WHAT TO PRODUCE:
Which lines in the items below contain the string "caso", with case counting? Pick out each of those lines and copy it.

Source data:
========
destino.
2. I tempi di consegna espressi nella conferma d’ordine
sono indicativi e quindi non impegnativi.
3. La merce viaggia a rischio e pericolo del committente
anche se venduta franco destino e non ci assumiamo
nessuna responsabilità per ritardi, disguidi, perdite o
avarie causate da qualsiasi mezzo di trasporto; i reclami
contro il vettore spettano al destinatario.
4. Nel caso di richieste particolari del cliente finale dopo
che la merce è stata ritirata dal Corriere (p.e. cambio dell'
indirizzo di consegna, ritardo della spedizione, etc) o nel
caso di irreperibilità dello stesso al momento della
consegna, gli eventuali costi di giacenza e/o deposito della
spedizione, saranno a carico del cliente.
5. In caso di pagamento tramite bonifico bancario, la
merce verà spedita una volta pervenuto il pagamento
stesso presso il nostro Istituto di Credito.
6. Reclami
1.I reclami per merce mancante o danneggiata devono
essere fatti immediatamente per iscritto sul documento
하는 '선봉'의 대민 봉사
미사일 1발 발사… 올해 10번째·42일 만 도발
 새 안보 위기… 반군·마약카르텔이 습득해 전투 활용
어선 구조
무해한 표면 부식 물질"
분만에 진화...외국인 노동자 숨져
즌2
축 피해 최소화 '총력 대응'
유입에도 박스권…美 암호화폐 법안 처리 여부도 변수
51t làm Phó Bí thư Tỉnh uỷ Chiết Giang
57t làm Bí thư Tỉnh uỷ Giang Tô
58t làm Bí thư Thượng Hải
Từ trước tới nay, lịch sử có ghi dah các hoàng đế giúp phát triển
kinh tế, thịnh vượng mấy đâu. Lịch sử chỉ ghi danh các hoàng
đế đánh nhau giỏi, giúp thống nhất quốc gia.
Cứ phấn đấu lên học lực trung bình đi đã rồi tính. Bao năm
========
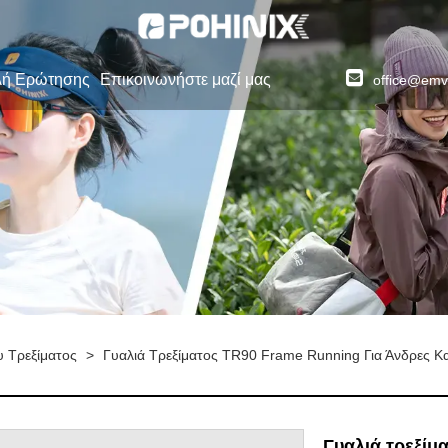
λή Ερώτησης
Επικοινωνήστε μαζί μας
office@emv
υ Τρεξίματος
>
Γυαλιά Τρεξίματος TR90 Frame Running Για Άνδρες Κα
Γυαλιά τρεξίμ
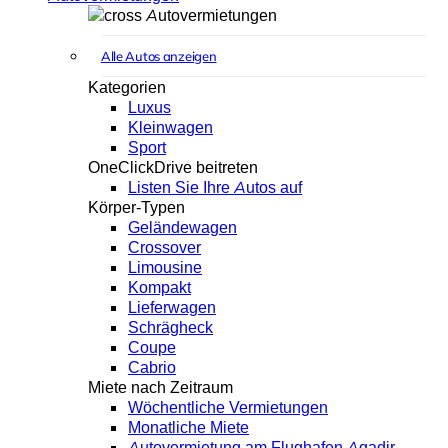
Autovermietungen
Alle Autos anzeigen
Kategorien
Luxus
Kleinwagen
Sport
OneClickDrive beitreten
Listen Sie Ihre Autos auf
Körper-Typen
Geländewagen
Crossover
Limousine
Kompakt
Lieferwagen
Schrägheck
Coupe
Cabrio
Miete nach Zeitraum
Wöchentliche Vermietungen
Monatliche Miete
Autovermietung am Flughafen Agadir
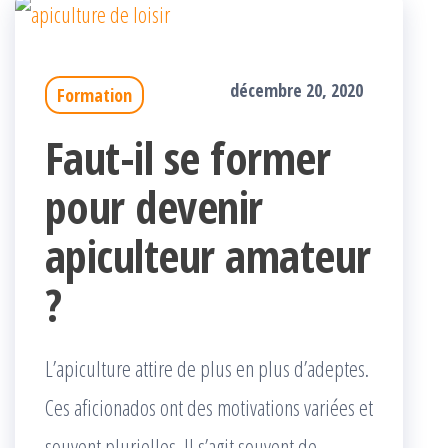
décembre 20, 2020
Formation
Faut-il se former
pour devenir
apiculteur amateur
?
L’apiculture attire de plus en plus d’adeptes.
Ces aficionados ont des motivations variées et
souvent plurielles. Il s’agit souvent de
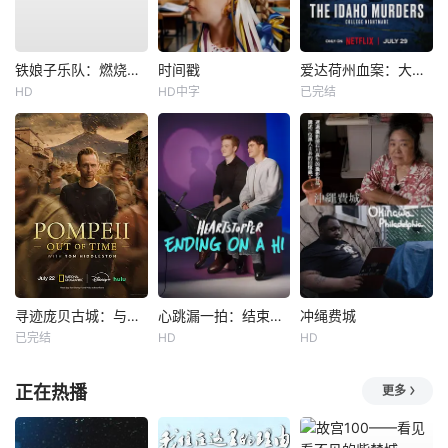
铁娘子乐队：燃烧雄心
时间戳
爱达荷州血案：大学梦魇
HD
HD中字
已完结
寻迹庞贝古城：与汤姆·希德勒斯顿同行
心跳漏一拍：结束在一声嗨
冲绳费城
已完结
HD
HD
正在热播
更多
========
RESULT OF THE EXERCISE:
4. Nel caso di richieste particolari del cliente finale dopo
caso di irreperibilità dello stesso al momento della
5. In caso di pagamento tramite bonifico bancario, la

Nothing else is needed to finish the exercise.